Dizem que uma desgraça nunca vem só e dizem-no bem. Seria decerto mais comum despedir-se a mulher depois de perder o emprego, mas sucedeu comigo o inverso. Não nego que me desleixara, mas não mais do que o habitual! Verdadeiramente negligente foi o percurso do país, sempre de crise em crise, aos tombos como um bêbado, volvendo-se os tempos duros e tornando-me numa das várias vítimas do rigoroso Outono económico. Quando me deram a notícia, o meu coração gelou e julguei-me no fim: a ruína esteve a um palmo.
O meu trabalho era a minha vida, o que não deixava de ser bastante eloquente sobre a mesma. Como tantos, não elegera a profissão, antes fora escolhido por esta. Não possuía vocação, tampouco tinha grande serventia para a marcha da civilização do mundo e apenas alcançara um discreto estatuto na pirâmide social, não sendo invejado por quase ninguém. Não posso dizer que odiasse o meu emprego, simplesmente não via sentido nele. Era Guarda-livros e sê-lo na era digital seria, decerto, bastante idiota, mas aquele emprego pagava as contas no fim do mês e por isso mesmo, por ser coisa nenhuma com horários definidos e uma remuneração mensal, era toda a minha vida. Mesmo isso acabou esfumado num ápice, num mesquinho estalar de dedos e num “ponha-se a andar daqui para fora”.
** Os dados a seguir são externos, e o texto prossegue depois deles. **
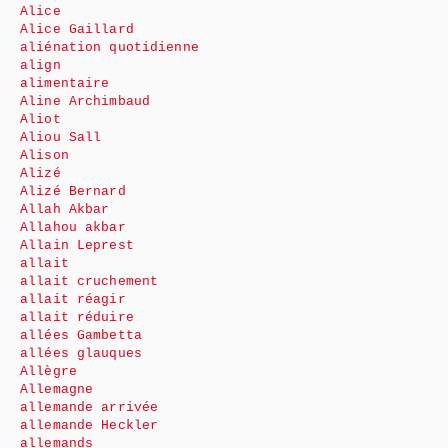
Alice
Alice Gaillard
aliénation quotidienne
align
alimentaire
Aline Archimbaud
Aliot
Aliou Sall
Alison
Alizé
Alizé Bernard
Allah Akbar
Allahou akbar
Allain Leprest
allait
allait cruchement
allait réagir
allait réduire
allées Gambetta
allées glauques
Allègre
Allemagne
allemande arrivée
allemande Heckler
allemands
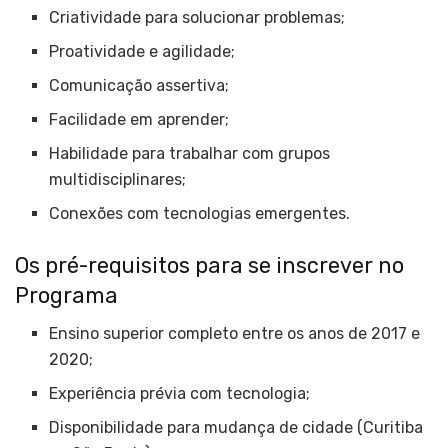
Criatividade para solucionar problemas;
Proatividade e agilidade;
Comunicação assertiva;
Facilidade em aprender;
Habilidade para trabalhar com grupos
multidisciplinares;
Conexões com tecnologias emergentes.
Os pré-requisitos para se inscrever no
Programa
Ensino superior completo entre os anos de 2017 e
2020;
Experiência prévia com tecnologia;
Disponibilidade para mudança de cidade (Curitiba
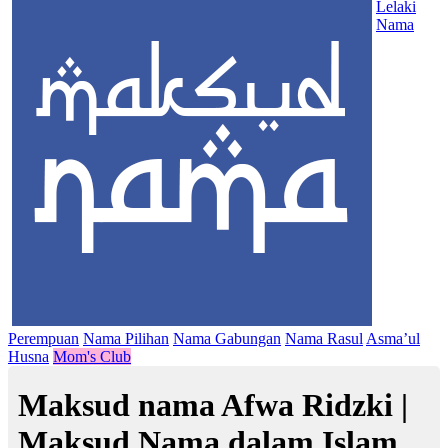
Lelaki
Nama
Perempuan
Nama Pilihan
Nama Gabungan
Nama Rasul
Asma’ul
Husna
Mom's Club
Maksud nama Afwa Ridzki |
Maksud Nama dalam Islam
Estrebuchei. Danifiquei discretamente os automóveis dos meus superiores hierárquicos, injuriei lascivamente as leitoras e embebedei-me como um porco. Vomitei para cima do chefe e não me foi fácil: tive de meter os dedos pela guela adentro para desembuchar o que realmente pensava sobre ele. Fodeu-se! Que podia fazer? Despedir-me? Eu ia já a caminho da porta com a vingança possível debaixo do braço: todos os livros de astrologia, esoterismo e mistérios sagrados, que conseguira roubar com a cumplicidade do segurança.
4 comentários:
Ainda não consegui definir onde está aqui a linha que divide a realidade da ficção...e sinceramente, isso incomoda-me.
não vejo porque há-de incomodar...
porque não percebo, o que não se percebe incomoda!
A maior parte da literatura, sobretudo na má literatura como aquela que é apresentada neste blog, baseia-se na metaforização da vida.
Nada aqui é diferente. A diferença reside no facto de que, ao contrário de quase toda a literatura - sobretudo da boa literatura -, este mau escritor vai vivendo no AQUI e no AGORA, a realidade que vai descrevendo em factos que sucederam não há 10, 20 anos, mas há 10, 20 dias.
De qualquer modo, o meu interesse exclusivo é encontrar os caminhos para o coração da InÊs.